* Cuento escrito por Ariel Scher y publicado en www.11wsports.com
En una baldosa, más chica o más grande, más rota o más sana, cabe todo. Lo sabía Carlos Alberto Rivada, wing derecho de los buenos, a quien le alcanzaba la superficie fecunda de cualquier baldosa para gambetear de allá hacia acá y de acá hacia allá, empastando los tobillos de los defensores rivales, avisándole a la lógica que quedaban cosas por inventar, descubriendo la jugada que nadie había escrito, haciendo de la pelota una socia, un amor o una hermana. Igual que cada pedacito del universo, una baldosa puede ser una nada o un mundo, según quién ponga los pies y la imaginación y la inteligencia y la audacia sobre esa baldosa. Rivada siempre hacía mundos y nunca hacía nadas sobre las baldosas, como recuerdan sus amigos y sus públicos. O como hubieran dicho las propias baldosas si, además de ser suelos de sueños, tuvieran voz. O como seguiría haciendo él, si no lo hubieran desaparecido.
En una baldosa, en las canchas de tierrita o en los campos que permiten que crezca el césped de fútbol, Rivada desparramaba destrezas y corridas, casi siempre en la Primera de Huracán de Tres Arroyos, su patria deportiva mientras, militante de más cuestiones que los goles, trabajaba para modelar lo que creía que sería una patria más digna no sólo en el deporte. Otra de sus patrias consistía en una vocación profesional, la ingeniería electrónica, que lo había hecho migrar de ida y con vuelta desde las baldosas de Tres Arroyos hasta las de Bahía Blanca, donde, futbolista en cada minuto, cursó la universidad pero no interrumpió el hábito de los pelotazos y se calzó la camiseta del club Liniers. Una patria más, la de las entrañas, tenía formas de familia y la compartía con su mujer, María Beatriz Loperena, y con sus chiquitos bien chiquitos, Josefina y Diego.

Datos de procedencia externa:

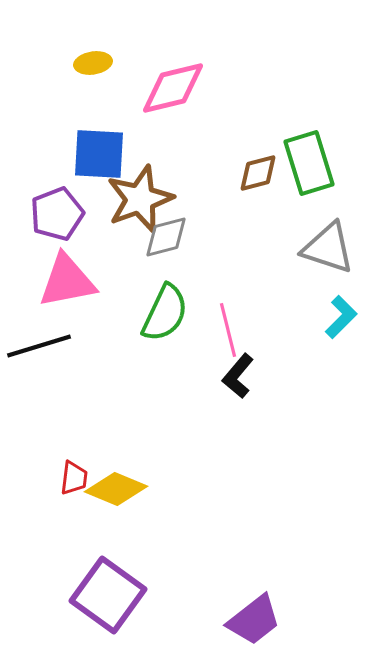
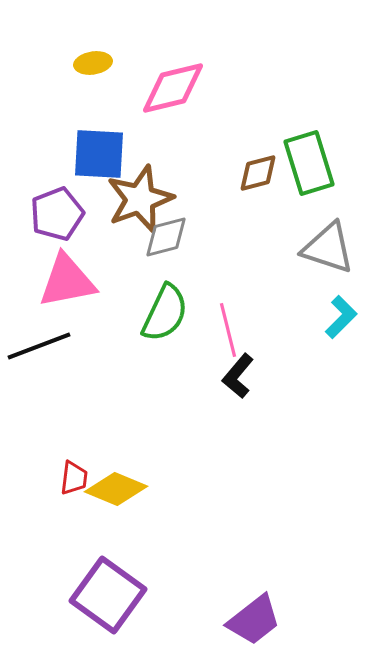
black line: rotated 4 degrees counterclockwise
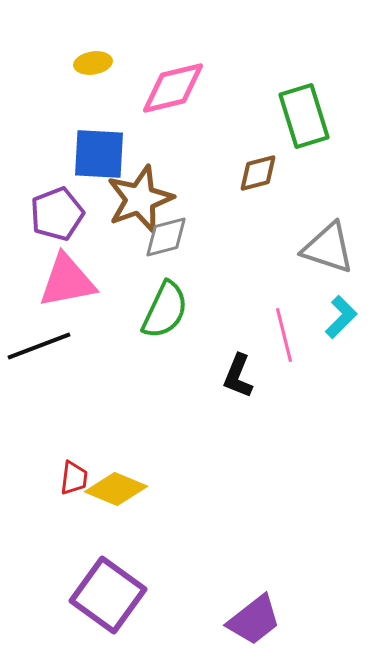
green rectangle: moved 5 px left, 47 px up
green semicircle: moved 3 px up
pink line: moved 56 px right, 5 px down
black L-shape: rotated 18 degrees counterclockwise
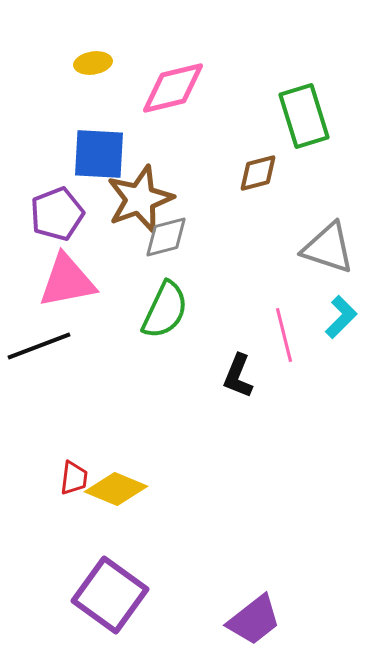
purple square: moved 2 px right
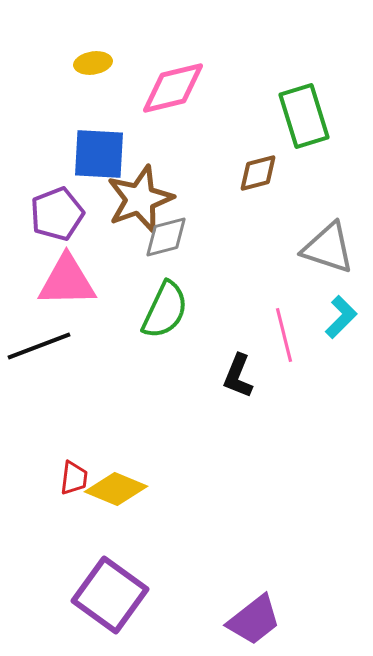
pink triangle: rotated 10 degrees clockwise
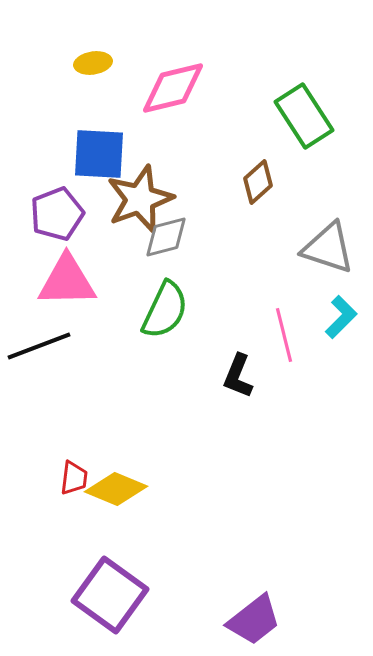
green rectangle: rotated 16 degrees counterclockwise
brown diamond: moved 9 px down; rotated 27 degrees counterclockwise
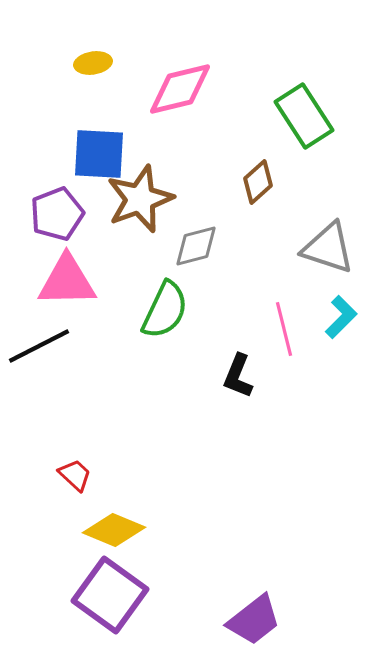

En una baldosa, en el espacio de una baldosa, Rivada se sacó de encima a un adversario durante el partido del 2 de febrero de 1977 que lo puso enfrente del campeón de Necochea, Estación Quequén. Jugó de wing derecho como cada vez y jugó para Huracán de Tres Arroyos como cada vez, pero la existencia no era la de cada vez. Las baldosas de la Argentina, el país en el que Rivada se había construido como futbolista, como militante, como ingeniero y como papá, temblaban por el paso de la barbarie y se hundían por el peso de una dictadura. Unas horas después de ese partido, en la madrugada del 3 de febrero, Rivada y su esposa fueron secuestrados en su casa del número 30 de la calle 9 de Julio. A Josefina y a Diego, los chiquitos, también los secuestraron y los abandonaron en las puertas de un hospital de la ciudad. Una enfermera los rescató del abismo, un núcleo familiar les permitió crecer en el cariño. Y sobre un millón de baldosas caminaron de allí en adelante preguntándose por su madre, por su padre, por qué.
Rivada es un nombre que suena como una emoción o como un legado en mil circunstancias del fútbol y, en especial, en las inminencias de cada 24 de marzo, la fecha bruta de 1976 en la que un régimen de horrores fue instalado en la Argentina. Y si ese nombre suena como suena es porque, baldosa sobre baldosa, hubo personas y organizaciones que recuperaron la historia de muchos nombres, los de los deportistas desaparecidos, y evidenciaron que el deporte queda adentro de la realidad y que la acción arrasadora de los dictadores y de sus secuaces dejó marcas en las canchas y en las pistas. Y si ese nombre suena como suena es, además, porque Diego Rivada, heredando lo que había que heredar, también apiló, junto con otra gente, baldosas sobre baldosas, ladrillos sobre ladrillos y sudores sobre sudores para que un club destrozado, el Deportivo Barracas de General Lamadrid, recobrara vitalidad, se convirtiera en un lugar donde respiran y sonríen muchísimos chicos y reivindicara el valor del deporte como una posibilidad para transformar y para transformarse. O sea para que, con creatividad, con compromiso y con alegría, las baldosas sobre las que se levanta el presente se sostuvieran en los cimientos que le dieron sentido a los días de su papá.
Ahora, en Tres Arroyos preparan una baldosa que diga María Beatriz Loperena y que diga Carlos Alberto Rivada. La estamparán delante del número 30 de la calle 9 de Julio. A simple interpretación, se dirá que esa baldosa expresará un homenaje. Sin embargo, será más que eso. En una baldosa cabe todo. Y en esa, la que va a florecer frente a esa casa, respiran la memoria y la justicia, laten la vida y un wing derecho, están Carlos Alberto Rivada y lo mejor de la humanidad.